Thursday, April 25, 2013
Ok, so I am going to try this. I have been so disappointed by the scale lately and was thrilled to see that todays video from Sparkcoach was just about this. I used to weigh myself every day, but I am trying to weigh myself only twice a week. Last week, I only lost 1.5 pounds and I was soooooooooooooo disappointed. Today I climbed on the scale and it looked the same. I know it is silly to look for quick results after a lifetime (well MANY years at least) of starving myself and gaining a ton of weight. My body was in full force starvation mode! Now I am eating my mininum calories every day. (So proud of myself for that!) Last week was the first week I met my calorie goals every day. And this week I am not only making my calorie goals, but I have managed to adjust my fat content to wihin the goal perameters as well! Wahoo!
So, I ask myself, why am I still so upset? The scale. Why do I judge myself by a set of numbers instead of how good I am beginning to feel? I see a difference in how my jeans are fitting!
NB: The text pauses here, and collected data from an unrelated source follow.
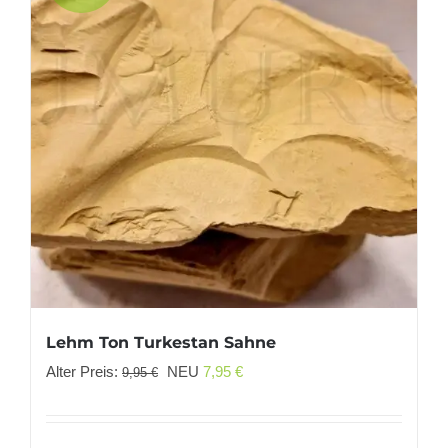
Lehm Ton Turkestan Sahne
Ursprünglicher
Aktueller
Alter Preis:
NEU
7,95
€
9,95
€
Preis
Preis
war:
ist: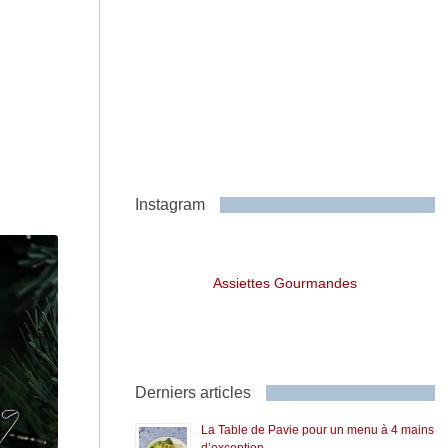
Instagram
Assiettes Gourmandes
Derniers articles
La Table de Pavie pour un menu à 4 mains
d’exception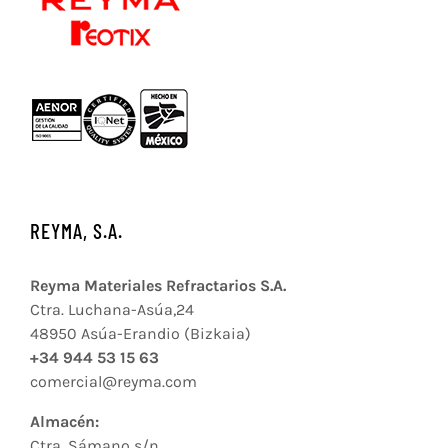
REYMA, S.A.
Reyma Materiales Refractarios S.A.
Ctra. Luchana-Asúa,24
48950 Asúa-Erandio (Bizkaia)
+34 944 53 15 63
comercial@reyma.com
Almacén:
Ctra. Sámano s/n.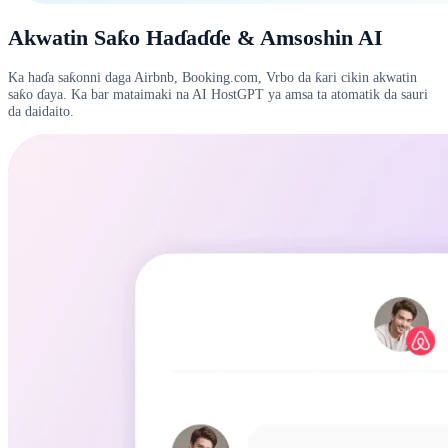
Akwatin Saƙo Haɗaɗɗe & Amsoshin AI
Ka haɗa saƙonni daga Airbnb, Booking.com, Vrbo da ƙari cikin akwatin
saƙo ɗaya. Ka bar mataimaki na AI HostGPT ya amsa ta atomatik da sauri
da daidaito.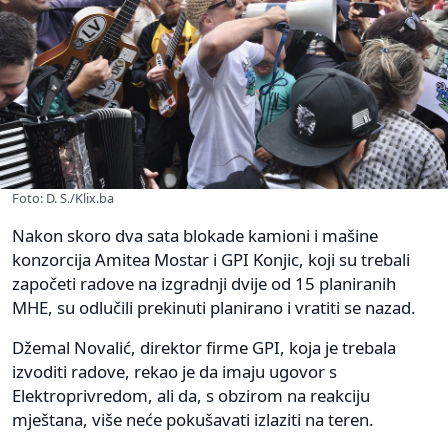
Foto: D. S./Klix.ba
Nakon skoro dva sata blokade kamioni i mašine
konzorcija Amitea Mostar i GPI Konjic, koji su trebali
započeti radove na izgradnji dvije od 15 planiranih
MHE, su odlučili prekinuti planirano i vratiti se nazad.
Džemal Novalić, direktor firme GPI, koja je trebala
izvoditi radove, rekao je da imaju ugovor s
Elektroprivredom, ali da, s obzirom na reakciju
mještana, više neće pokušavati izlaziti na teren.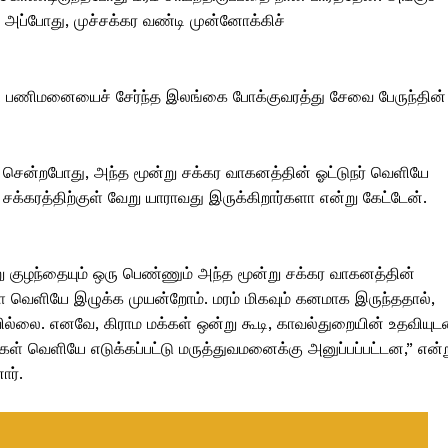
அப்போது, ​​முச்சக்கர வண்டி முன்னோக்கிச்
ிட்டி பணிமனையைச் சேர்ந்த இலங்கை போக்குவரத்து சேவை பேருந்தின்
ச் சென்றபோது, ​​அந்த மூன்று சக்கர வாகனத்தின் ஓட்டுநர் வெளியே
சக்கரத்திற்குள் வேறு யாராவது இருக்கிறார்களா என்று கேட்டேன்.
சிறு குழந்தையும் ஒரு பெண்ணும் அந்த மூன்று சக்கர வாகனத்தின்
ளை வெளியே இழுக்க முயன்றோம். மரம் மிகவும் கனமாக இருந்ததால்,
்லை. எனவே, கிராம மக்கள் ஒன்று கூடி, காவல்துறையின் உதவியுட
கள் வெளியே எடுக்கப்பட்டு மருத்துவமனைக்கு அனுப்பப்பட்டன,” என்
ார்.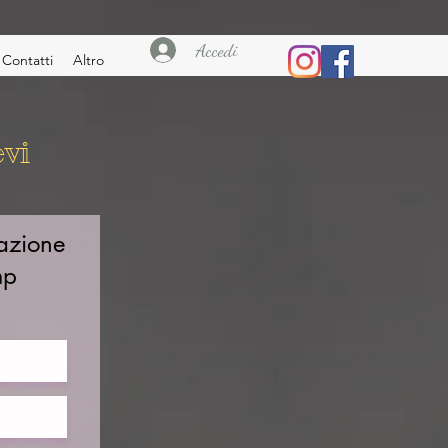
Accedi
Contatti
Altro
evi
azione
mp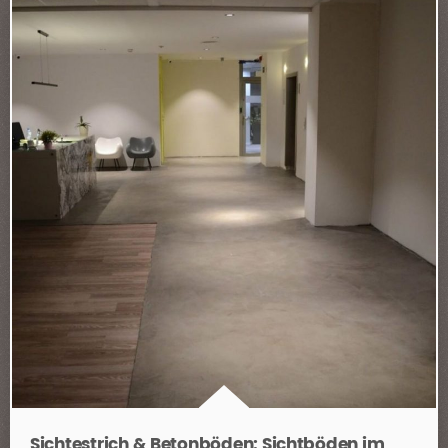
Sichtestrich & Betonböden: Sichtböden im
I feel a little bit more energetic, and yet that scale haunts me!
All I want is to be thinner! Is that such a terrible thing? I want to be healthier, too, but according to the doctor (other than my weight) I am very healthy! SIGH!! I want so bad to get down below 200 before my husband's birthday. This is where I really struggle! A HUGE part of me says if you starve yourself and work out a little, you will drop the weight. I know it isn't true, but it is such a temptation when the scale moves soooooooooooooo slowly!!